The law in Florida sounds like it gives cover to anyone who wants to commit murder, provided there are no witnesses. If I lived in Florida, I would be very afraid. The gun laws in this country are completely up-side-down.
MrScorpio created a subject on DemocraticUnderground.com [en] and ever since, internauts have been inundating the site with their reactions, personal testimonies and memories of mistreatment by white people in the United States.
On Change.org more than one million people have signed a petition [en] addressed to the US Attorney General, and others, to ensure that justice be served.

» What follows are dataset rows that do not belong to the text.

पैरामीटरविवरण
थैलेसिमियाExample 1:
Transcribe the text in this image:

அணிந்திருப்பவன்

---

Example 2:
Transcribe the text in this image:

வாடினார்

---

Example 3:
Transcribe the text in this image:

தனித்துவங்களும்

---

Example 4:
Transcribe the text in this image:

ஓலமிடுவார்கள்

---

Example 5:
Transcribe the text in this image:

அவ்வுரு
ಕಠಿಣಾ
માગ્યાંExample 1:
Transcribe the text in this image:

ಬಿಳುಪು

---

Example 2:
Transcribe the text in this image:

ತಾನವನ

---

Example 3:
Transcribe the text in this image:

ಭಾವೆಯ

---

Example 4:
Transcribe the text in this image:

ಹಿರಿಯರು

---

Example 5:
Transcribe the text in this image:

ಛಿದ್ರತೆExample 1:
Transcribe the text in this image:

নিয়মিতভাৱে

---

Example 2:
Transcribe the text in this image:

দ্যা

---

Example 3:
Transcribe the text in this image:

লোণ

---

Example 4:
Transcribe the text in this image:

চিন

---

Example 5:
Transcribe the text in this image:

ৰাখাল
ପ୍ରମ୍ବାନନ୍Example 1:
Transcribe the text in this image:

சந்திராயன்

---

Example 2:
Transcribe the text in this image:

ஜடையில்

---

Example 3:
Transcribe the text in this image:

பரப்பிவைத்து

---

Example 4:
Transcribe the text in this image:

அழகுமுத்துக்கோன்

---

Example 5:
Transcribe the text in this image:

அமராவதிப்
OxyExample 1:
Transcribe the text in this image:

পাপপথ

Twitter has been flooded with comments about the case. Photos of demonstrations in Florida are available by following the following hashtag: #Trayvon.
At city hall, hundreds of residents and activists are calling for the arrest [of George Zimmerman] in the Trayvon Martin incident: #trayvon
@YsanneBueno broaches the racial issue:
@MUTHAKNOWS If Trayvon had been a white boy and Zimmerman a black man, I wonder how this all would have panned out? #TrueStory
@OmariShakirXo asks the global community to unite in memory of Trayvon:
Everyone who wanted to arrest Kony, please share your sadness over the Trayvon case. I really can’t see how that would be asking too much…

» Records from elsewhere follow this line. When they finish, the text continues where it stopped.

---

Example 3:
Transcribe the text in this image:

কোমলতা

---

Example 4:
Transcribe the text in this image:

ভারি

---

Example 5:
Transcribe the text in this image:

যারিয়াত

Many are demonstrating against the ”Stand Your Ground” law, in force in Florida since 2005, which widens the auto-defence zones of residential areas to include most public areas as well. Such a law eliminates the notion under English law whereby one must “retreat” when faced with dangerous situations outside the home. Without this nuance, an American citizen who is armed now has no obligation to withdraw when faced with a threat.
@Karen Hunter tweeted:
Can someone please explain to me why this ”Stand Your Ground” exists?
The ”Stand Your Ground” law does not stipulate that ”If you feel threatened by a young black youth, you [are entitled to] respond with a shotgun”.
Charles M. Blow in the New York Times concludes:
Although we must wait to get the results from all the investigations into Trayvon’s killing, it is clear that it is a tragedy. If no wrongdoing of any sort is ascribed to the incident, it will be an even greater tragedy.